What is the md5sum of the bonaire_uvd.bin file on your system? For the latest file in git (http://git.kernel.org/cgit/linux/kernel/git/firmware/linux-firmware.git/plain/radeon/bonaire_uvd.bin) I get 3106157934a8feb55145c4f5de3128e2 which matches the md5sum in the firmware Leo attached in attachment 128558 [details].
(In reply to John Brooks from comment #5)
> The firmware from comment #3 was distributed in linux-firmware starting with
> commit 5e6165a8705613646c9a5a282f0a7243fe5dafdc
> commit/?id=5e6165a8705613646c9a5a282f0a7243fe5dafdc). Which corresponds to
> Ubuntu's linux-firmware package version 1.158, released on May 6, 2016.
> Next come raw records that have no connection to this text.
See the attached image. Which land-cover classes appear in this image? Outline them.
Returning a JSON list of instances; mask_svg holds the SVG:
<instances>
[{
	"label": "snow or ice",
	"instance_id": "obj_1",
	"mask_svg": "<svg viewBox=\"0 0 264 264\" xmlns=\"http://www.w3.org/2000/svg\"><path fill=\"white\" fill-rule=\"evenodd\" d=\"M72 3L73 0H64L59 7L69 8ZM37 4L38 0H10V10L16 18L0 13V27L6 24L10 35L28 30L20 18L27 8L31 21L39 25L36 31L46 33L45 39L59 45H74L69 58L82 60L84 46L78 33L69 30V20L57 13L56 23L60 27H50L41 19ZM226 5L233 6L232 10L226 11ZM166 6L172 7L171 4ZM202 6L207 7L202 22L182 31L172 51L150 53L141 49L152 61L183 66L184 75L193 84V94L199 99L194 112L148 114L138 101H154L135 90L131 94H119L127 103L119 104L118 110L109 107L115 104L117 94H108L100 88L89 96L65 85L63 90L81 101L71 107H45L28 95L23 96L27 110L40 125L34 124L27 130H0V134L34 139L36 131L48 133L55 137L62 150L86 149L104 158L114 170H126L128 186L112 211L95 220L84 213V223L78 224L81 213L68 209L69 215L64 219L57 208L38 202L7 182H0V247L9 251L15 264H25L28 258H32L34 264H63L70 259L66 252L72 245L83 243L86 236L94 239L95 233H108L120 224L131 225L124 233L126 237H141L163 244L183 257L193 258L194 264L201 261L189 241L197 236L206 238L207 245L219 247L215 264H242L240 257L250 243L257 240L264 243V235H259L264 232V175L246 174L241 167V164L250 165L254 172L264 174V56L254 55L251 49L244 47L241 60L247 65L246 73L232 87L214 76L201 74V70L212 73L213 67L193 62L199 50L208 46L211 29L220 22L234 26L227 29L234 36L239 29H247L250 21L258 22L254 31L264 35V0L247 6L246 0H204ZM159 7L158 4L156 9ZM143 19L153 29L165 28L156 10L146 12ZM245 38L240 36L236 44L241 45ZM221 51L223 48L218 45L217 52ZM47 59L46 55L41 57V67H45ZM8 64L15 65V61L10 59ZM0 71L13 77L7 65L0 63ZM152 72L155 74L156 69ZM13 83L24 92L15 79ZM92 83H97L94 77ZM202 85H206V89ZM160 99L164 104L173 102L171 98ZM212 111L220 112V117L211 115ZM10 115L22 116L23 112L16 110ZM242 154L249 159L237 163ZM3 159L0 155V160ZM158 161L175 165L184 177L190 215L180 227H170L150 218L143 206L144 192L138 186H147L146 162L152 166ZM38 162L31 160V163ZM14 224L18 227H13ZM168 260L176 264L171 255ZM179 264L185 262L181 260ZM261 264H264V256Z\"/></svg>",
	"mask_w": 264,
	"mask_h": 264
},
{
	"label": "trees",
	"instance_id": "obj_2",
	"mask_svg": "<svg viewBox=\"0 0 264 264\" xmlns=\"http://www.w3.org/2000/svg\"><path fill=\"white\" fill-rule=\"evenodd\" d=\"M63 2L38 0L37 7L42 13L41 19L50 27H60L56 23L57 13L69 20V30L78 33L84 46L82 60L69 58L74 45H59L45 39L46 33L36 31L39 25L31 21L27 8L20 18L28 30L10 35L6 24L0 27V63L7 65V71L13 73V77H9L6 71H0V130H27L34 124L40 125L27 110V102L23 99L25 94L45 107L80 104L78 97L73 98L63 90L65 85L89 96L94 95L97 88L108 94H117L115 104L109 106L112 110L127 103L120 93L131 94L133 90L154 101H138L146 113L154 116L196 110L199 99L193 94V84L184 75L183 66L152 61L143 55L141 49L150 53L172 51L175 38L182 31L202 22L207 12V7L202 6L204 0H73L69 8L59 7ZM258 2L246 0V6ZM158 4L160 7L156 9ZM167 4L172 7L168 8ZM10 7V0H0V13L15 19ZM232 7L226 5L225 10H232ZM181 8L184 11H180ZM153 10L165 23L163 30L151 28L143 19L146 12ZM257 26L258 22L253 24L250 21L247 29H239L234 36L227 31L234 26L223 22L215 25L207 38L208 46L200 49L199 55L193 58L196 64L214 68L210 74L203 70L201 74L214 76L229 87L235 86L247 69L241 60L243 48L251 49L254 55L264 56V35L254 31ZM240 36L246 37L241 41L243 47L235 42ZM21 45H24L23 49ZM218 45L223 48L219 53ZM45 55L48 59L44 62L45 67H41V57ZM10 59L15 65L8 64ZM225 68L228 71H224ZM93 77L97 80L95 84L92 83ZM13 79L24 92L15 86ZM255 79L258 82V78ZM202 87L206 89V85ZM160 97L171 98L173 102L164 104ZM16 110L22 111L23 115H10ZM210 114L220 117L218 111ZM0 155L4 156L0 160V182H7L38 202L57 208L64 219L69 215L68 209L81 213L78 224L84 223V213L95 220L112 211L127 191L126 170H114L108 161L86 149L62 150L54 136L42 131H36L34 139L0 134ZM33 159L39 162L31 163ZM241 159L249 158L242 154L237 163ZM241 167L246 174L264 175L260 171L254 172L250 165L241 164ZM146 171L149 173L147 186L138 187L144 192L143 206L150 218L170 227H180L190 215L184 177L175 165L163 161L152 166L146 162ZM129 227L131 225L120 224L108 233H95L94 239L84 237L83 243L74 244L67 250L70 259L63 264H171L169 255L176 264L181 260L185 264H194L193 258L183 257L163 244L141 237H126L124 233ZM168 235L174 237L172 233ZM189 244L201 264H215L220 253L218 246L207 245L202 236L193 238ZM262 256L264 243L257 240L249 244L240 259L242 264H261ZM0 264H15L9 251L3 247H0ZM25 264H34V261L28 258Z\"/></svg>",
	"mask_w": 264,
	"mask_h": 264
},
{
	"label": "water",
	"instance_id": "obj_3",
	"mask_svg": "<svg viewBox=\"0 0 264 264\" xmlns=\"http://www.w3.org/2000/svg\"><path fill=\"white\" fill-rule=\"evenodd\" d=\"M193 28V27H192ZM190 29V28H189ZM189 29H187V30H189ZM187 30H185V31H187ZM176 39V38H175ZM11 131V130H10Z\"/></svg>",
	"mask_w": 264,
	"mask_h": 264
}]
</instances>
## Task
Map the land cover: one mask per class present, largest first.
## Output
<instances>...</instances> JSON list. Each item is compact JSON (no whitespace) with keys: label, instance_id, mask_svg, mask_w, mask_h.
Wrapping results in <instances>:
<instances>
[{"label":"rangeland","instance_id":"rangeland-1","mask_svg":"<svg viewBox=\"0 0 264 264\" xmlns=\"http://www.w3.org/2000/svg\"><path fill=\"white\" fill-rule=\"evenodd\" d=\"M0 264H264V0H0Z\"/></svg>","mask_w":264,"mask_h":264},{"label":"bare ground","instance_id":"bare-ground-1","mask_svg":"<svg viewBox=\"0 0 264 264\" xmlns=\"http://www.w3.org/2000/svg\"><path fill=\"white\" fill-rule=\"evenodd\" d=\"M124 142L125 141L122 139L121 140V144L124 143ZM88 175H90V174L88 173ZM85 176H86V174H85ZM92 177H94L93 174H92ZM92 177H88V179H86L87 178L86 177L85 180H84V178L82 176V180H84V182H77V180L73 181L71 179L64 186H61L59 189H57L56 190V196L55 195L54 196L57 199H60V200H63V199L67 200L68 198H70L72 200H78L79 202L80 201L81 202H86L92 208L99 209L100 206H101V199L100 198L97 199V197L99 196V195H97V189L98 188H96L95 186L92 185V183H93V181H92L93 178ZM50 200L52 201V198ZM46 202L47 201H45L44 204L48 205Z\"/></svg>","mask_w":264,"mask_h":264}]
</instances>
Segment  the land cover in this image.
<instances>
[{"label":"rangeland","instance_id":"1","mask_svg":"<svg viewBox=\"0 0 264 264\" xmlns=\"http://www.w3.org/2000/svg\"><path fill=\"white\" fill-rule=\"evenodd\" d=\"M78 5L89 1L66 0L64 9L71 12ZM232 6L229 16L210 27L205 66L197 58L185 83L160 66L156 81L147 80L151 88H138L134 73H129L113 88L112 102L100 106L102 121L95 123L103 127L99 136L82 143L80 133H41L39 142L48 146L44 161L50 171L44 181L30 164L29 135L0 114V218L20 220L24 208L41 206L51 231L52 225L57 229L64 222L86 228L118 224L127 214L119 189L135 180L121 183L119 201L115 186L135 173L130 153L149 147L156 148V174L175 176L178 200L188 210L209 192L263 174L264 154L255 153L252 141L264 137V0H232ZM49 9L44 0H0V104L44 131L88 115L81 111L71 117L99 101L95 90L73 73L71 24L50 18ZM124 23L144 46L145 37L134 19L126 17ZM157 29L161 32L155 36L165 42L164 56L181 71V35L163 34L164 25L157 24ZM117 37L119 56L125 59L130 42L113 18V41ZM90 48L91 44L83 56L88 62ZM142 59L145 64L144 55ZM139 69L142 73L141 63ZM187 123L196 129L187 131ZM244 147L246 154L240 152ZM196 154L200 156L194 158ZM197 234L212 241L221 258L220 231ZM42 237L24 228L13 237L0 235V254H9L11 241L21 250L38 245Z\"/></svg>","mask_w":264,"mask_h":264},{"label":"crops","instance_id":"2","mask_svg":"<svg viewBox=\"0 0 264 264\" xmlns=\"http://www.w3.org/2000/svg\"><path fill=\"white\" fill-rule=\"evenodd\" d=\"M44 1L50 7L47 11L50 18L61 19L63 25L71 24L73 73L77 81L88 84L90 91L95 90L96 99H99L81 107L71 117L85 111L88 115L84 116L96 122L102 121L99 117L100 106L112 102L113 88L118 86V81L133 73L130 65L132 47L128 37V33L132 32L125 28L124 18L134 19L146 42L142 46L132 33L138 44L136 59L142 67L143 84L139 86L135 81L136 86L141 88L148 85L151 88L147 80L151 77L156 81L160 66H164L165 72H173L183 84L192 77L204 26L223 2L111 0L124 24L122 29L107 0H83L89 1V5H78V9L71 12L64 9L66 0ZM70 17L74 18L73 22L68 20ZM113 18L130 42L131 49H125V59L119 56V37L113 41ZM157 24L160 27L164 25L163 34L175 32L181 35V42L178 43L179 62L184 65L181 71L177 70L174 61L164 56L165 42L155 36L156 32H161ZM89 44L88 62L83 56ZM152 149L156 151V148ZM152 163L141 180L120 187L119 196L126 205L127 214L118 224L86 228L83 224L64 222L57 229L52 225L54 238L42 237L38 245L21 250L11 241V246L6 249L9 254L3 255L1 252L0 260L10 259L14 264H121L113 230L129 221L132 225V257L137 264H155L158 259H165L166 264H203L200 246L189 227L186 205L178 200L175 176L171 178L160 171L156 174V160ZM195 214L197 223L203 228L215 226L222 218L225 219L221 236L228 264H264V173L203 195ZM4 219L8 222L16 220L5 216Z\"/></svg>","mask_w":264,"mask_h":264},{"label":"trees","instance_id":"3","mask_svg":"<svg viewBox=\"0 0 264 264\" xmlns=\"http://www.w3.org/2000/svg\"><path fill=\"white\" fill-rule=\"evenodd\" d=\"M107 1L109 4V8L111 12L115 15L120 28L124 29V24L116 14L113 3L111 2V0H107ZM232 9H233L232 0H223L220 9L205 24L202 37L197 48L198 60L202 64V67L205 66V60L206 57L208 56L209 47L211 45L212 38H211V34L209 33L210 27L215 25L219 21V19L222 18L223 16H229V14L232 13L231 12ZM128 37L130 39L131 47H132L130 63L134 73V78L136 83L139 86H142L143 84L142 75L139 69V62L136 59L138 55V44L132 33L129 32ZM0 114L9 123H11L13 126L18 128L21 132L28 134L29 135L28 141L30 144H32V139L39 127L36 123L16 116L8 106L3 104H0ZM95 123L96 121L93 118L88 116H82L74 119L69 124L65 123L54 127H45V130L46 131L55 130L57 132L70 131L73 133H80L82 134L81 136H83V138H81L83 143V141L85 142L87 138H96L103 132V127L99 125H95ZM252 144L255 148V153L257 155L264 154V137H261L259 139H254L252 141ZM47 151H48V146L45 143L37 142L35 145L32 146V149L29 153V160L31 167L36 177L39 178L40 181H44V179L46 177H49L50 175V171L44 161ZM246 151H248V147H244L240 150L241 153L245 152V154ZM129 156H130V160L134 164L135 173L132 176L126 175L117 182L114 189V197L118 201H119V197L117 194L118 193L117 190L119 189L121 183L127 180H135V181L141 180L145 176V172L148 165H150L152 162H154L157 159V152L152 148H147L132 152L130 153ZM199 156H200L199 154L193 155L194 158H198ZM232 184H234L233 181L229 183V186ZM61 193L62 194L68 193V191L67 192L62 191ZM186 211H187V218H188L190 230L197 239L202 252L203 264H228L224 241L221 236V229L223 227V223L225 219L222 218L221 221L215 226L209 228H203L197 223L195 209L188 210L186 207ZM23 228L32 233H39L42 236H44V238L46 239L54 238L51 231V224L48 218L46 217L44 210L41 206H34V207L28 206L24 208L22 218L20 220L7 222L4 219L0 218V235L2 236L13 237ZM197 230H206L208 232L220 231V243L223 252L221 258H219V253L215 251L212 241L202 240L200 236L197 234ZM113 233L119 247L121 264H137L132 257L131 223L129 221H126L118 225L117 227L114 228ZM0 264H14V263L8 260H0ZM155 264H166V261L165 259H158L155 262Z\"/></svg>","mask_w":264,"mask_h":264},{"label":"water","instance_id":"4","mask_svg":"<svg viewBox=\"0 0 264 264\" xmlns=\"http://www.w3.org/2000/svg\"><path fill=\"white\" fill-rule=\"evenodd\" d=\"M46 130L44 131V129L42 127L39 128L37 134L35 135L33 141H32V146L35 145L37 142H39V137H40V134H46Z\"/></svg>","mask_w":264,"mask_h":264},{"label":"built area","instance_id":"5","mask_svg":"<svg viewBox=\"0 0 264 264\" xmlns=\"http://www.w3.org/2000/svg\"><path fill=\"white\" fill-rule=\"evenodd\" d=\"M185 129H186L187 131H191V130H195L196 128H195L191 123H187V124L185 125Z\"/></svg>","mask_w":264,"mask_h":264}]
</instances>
> People who already had this firmware would not experience the regression,
> which could explain the mixed reports of reproducibility.
The latest firmware from upstream linux-firmware.git matches what Leo posted. I think you just need to update your firmware from linux-firmware.git and Ubuntu needs to update as well if they haven't already.
(In reply to Alex Deucher from comment #6)
> What is the md5sum of the bonaire_uvd.bin file on your system? For the
> latest file in git
> plain/radeon/bonaire_uvd.bin) I get 3106157934a8feb55145c4f5de3128e2 which
> matches the md5sum in the firmware Leo attached in attachment 128558 [details]
I clobbered my backup by accident but it was different from that. The one that apt-get gives me if I reinstall linux-firmware (version 1.157.6 from xenial-updates; this is Mint 18) has an md5sum of 9f2ba7e720e2af4d7605a9a4fd903513
I think the fix is to make sure Ubuntu has the latest firmware from the linux firmware git tree.
I can also confirm that the new firmware image solves the issue for me.
Should we add code to the driver to avoid the bad firmware? Or can we just resolve this report as NOTOURBUG?
(In reply to Alex Deucher from comment #9)
> I think the fix is to make sure Ubuntu has the latest firmware from the
> linux firmware git tree.
Ubuntu only started shipping an affected kernel in 16.10 (yakkety), and in that release they are also shipping the updated linux-firmware (I downloaded the package from http://packages.ubuntu.com/yakkety/linux-firmware and ran md5sum on the file). I think that the Ubuntu users affected by this issue are those that installed a newer kernel on an older Ubuntu release. Those users will just have to make sure they install the newer firmware too.
Anyone using kernel 4.7+ should make sure that their bonaire_uvd.bin is up to date.